Photo courtesy of Library of Congress.
The flooding from snow melt combined with a record rainfall in Arkansas in April, with more than 7 inches falling in Little Rock in just a few hours. With the ground already saturated, rivers filled, and the Mississippi backed into the Arkansas, St. Francis and White rivers.
It’s said there was so much water that the White River even flowed backward during the deluge. Every levee between Fort Smith and Little Rock failed, and the Mississippi River was up to 60 feet wide in some locations.
While the flood was devastating throughout the middle of the country, Arkansas was the hardest hit, with nearly twice the amount of farmland submerged as other states. In all, 6,600 acres of land in Arkansas were submerged, with 36 out of the 75 counties under water that was, in some places, up to 30 feet deep and didn’t recede for six months.
Almost 100 people died in Arkansas – second only to Mississippi in casualties – and 350,000 people were displaced. Losses were more than $1 million in 1927 money in Arkansas alone.
Photo from Library of Congress
A fire destroyed the Arlington Hotel in Hot Springs on April 5, 1923, after an employee noticed smoke coming from an electrical panel.
The fire spread slowly and most people around at the time did not expect the fire to do as much damage as it did. In fact, William Pinkerton, a hotel guest and founder of the security service that bore his name, was so unconcerned he smoked a cigar on the verandah rather than retrieve his possessions, which were all lost when the building was destroyed.
The Arlington originally sat across Fountain Street from its current location; that space is now a park. The original building was torn down in 1893 and rebuilt with more modern amenities. After the fire the hotel was relocated across the street, reopening in November of 1924.
Elisha Baxter signed the act that created Lonoke County on April 16, 1872.
The county was carved out of parts of Prairie and Pulaski counties, and was named for a lone oak tree in Lonoke, the county seat. The tree was used as a landmark for George P. C. Rumbough as he surveyed for the railroad, and it was his idea to name the town that would come up around the railroad Lone Oak, though apparently he wanted it pronounced Lo-no-kah to give it an American Indian flair, but everyone else called it Lone-oak.
However you say it, Lonoke the county is unique in Arkansas in that it is the only county that shares a name with its county seat, though Cabot is the largest city in the county.
Photo via PBS
Though she wasn’t actually born in Arkansas, we like to claim Maya Angelou, who was born April 4, 1928, in St. Louis. She and her brother moved to Arkansas in 1931 to live with their paternal grandmother.

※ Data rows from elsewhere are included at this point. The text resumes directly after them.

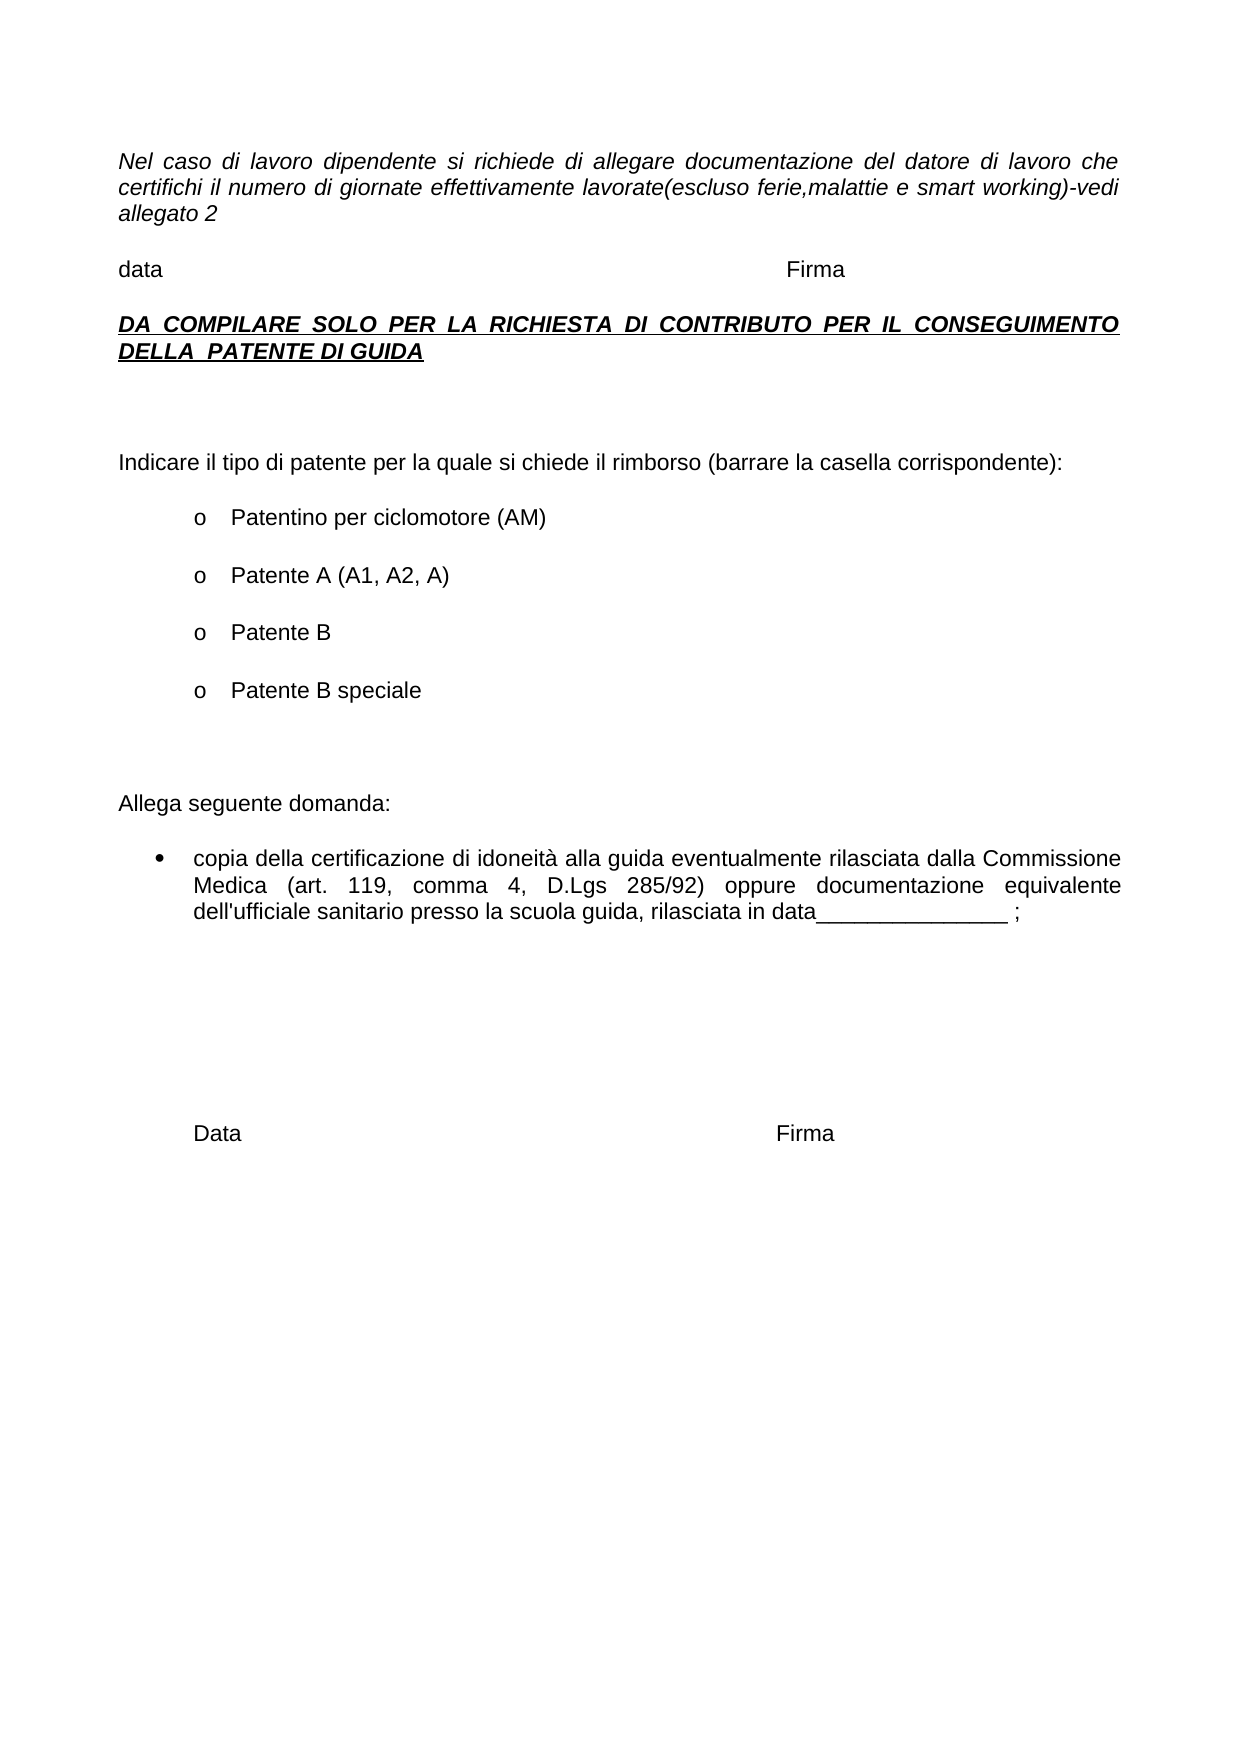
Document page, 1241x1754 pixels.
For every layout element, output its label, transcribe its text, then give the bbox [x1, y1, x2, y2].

text Nel caso di lavoro dipendente si richiede di allegare documentazione del datore di lavoro che certifichi il numero di giornate effettivamente lavorate(escluso ferie,malattie e smart working)-vedi allegato 2 [118, 148, 1122, 227]
text Indicare il tipo di patente per la quale si chiede il rimborso (barrare la casella corrispondente): [118, 449, 1122, 475]
list Patente A (A1, A2, A) [193, 562, 1122, 590]
text Data Firma [193, 1120, 1122, 1146]
list Patentino per ciclomotore (AM) [193, 504, 1122, 533]
text Allega seguente domanda: [118, 790, 1122, 816]
text data Firma [118, 256, 1122, 282]
list Patente B [193, 619, 1122, 648]
text DA COMPILARE SOLO PER LA RICHIESTA DI CONTRIBUTO PER IL CONSEGUIMENTO DELLA PATENTE DI GUIDA [118, 311, 1122, 364]
list Patente B speciale [193, 677, 1122, 705]
list copia della certificazione di idoneità alla guida eventualmente rilasciata dalla Commissione Medica (art. 119, comma 4, D.Lgs 285/92) oppure documentazione equivalente dell'ufficiale sanitario presso la scuola guida, rilasciata in data_______________ ; [156, 845, 1122, 924]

The hardships of her early life in Stamps, St. Louis and San Francisco are detailed in her book I Know Why the Caged Bird Sings, which was published in 1970 and was the first of six autobiographical books Angelou wrote.
The book was made into a made-for-television movie, which Angelou wrote. It aired on CBS on April 28, 1979.
Photo via AETN
April is also the month to celebrate the birth of Florence Beatrice Smith Price, who was the first African-American woman to have a symphony she composed performed by a major orchestra.
She was born in Little Rock on April 9, 1887, and began to publish musical compositions while still in high school. She received degrees as an organist and piano teacher from the New England Conservatory, a rare achievement for African-American women in those days.
Her Symphony in E Minor was performed by the Chicago Symphony Orchestra on June 15, 1933. Price and her husband had moved to the city in 1927.
In her life she produced more than 300 musical pieces. She died June 3, 1953, and an elementary school in Chicago was named for her in 1964.
A documentary about her life aired on AETN in 2015. The title? The Caged Bird.
John Selden Roane, fourth governor of Arkansas, died April 7, 1867, Born in 1817 in Tennessee, he served Arkansas as a district attorney, judge, state representative and state senator before volunteering to serve in the Mexican War, where he was made a lieutenant colonel. His men were routed in the battle of Buena Vista, and he returned to his plantation in Pine Bluff.
When governor Thomas Stevenson Drew resigned, Roane became governor and served from 1849 to 1852.
He received a commission as a brigadier general in the Civil War and commanded a brigade of Confederate soldiers in the battle of Prairie Grove. He’s buried in Oakland Cemetery in Little Rock.
Simon P. Hughes, fourteenth governor, was born April 14, 1820, in Tennessee.